他看见我两眼生辉,我介绍身边女友,他以为是我接受他的开始,十分热情,女友说别吃饭了我正减肥就找地方喝口水吧,一指前面的西餐厅。
这里的咖啡是现研磨的味道很好,女友纤指轻点朱唇轻启,我在下面踹了她一脚她才罢了说那就这些吧。看到帐单时老头子的眼里掠过惊讶,我猜的没错,就他的年纪一定是第一次来这里。

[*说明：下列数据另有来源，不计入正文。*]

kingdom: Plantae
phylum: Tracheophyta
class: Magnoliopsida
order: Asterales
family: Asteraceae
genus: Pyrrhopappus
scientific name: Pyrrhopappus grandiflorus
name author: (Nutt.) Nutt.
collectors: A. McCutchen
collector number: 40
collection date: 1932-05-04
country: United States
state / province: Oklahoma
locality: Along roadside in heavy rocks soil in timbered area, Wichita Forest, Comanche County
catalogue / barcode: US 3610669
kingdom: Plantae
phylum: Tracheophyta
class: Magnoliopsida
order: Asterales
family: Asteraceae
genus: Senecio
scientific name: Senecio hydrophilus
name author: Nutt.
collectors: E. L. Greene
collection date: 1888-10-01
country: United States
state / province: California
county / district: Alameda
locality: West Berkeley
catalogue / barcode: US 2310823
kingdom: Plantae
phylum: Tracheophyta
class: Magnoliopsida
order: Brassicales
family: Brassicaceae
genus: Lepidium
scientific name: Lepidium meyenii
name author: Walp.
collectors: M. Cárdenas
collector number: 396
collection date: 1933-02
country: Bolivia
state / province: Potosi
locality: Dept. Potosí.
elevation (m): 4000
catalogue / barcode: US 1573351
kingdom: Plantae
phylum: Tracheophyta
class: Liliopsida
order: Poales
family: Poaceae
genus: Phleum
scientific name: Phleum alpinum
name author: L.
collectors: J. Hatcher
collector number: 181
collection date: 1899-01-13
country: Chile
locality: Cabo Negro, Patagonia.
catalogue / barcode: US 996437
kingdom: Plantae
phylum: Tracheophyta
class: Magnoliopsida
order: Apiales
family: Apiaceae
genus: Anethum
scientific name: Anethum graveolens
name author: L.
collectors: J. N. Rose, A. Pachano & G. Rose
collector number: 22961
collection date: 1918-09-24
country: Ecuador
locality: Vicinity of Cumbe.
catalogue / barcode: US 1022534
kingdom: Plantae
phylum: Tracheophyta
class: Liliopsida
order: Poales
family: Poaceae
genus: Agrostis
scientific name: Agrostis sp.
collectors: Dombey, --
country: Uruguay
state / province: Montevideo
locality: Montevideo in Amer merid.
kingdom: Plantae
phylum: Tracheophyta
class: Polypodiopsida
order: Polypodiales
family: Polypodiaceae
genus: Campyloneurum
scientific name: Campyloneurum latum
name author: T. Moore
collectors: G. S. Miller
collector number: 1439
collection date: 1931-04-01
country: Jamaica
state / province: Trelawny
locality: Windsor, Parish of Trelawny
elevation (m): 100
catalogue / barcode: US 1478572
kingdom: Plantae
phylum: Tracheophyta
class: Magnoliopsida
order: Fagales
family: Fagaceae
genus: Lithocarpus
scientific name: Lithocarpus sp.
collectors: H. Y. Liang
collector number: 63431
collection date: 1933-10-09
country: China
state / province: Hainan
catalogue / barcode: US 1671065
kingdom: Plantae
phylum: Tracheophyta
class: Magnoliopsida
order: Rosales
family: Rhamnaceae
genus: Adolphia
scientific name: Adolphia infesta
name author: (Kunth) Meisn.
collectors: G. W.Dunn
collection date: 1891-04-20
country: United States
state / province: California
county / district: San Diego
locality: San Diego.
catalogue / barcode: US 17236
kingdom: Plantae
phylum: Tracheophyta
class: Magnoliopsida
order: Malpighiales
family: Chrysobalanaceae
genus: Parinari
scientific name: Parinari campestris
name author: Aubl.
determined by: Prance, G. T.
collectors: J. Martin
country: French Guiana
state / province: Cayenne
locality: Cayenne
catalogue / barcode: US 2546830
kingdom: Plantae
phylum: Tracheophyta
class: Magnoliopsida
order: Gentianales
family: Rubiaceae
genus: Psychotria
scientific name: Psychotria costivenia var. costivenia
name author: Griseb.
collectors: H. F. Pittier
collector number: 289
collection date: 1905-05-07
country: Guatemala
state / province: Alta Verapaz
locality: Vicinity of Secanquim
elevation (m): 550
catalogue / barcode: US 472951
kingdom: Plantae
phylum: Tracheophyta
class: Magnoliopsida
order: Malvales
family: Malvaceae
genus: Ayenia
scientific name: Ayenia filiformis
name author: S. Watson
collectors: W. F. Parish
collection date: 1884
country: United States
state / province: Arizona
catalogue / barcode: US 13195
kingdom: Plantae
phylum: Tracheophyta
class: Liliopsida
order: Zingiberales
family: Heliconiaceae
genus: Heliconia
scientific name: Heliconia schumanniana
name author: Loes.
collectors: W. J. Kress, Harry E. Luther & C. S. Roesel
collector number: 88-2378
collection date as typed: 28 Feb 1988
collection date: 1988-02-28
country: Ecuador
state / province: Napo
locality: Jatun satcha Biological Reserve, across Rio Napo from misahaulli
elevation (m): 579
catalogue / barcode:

女友是那种乱讲话不负责任的人,开始他尚能应付,没一会就败了,最后只有干瞪眼,就象当初我面对他一样,那感觉,爽!
出来时烈日当头,他说去我家坐坐吧。
他的家最直接的感觉是整洁,整洁到纤尘不染的程度,一丝不乱。他拿毛巾倒冰水洗水果给桃子削皮忙得团团转。这一刻他的身上褪掉了举止神态的精心修饰还原了家居老人的摸样以及和他年纪一样真实的一面,我心突然软了下来,怎么忍心让个老人为你服务,哪里还能安心理得,抢过水果拉他坐下,看他手破了,我问他有没有衣服要洗,女友乐得几乎差了气,我才觉得这话问的真傻,其实我是觉得这么老的一个人生活有多不容易,我很可怜他,在我家我妈一走我爸的天就塌了,连碗面都不会做,我觉得一个男人整天做饭洗衣实在是太可怜了。他说他烧得一手好菜,下次一定给我做。
让一个老人做饭吃不噎死才怪。
出门时女友说你好像对老家伙动了真情了,不会来真的吧,你可别糟蹋自己呀。我突然想起一件事转头往回跑。敲开门塞给他三百元钱,他死活不依,我更死活不依。
三百元啊,心疼。回头将一肚子气撒向女友,扑上去恨没力气掐死她。
晚上他来电话,我只说年纪差异,他明白这个没办法解决,问做情人吧,我说不。他说做朋友吧,我说也不,并从此不往来。他的声音有些颤抖,我的眼泪也几乎涌了出来一下子挂断电话。再响,不接。
一天反复,两天反复,至此。
始终都是游戏,我是以诱惑者的身份出现,这对他很不公平,可我并不觉得快乐,仿佛做了件亏心事。以后再不敢试了,既伤了别人也伤了自己,很不是滋味。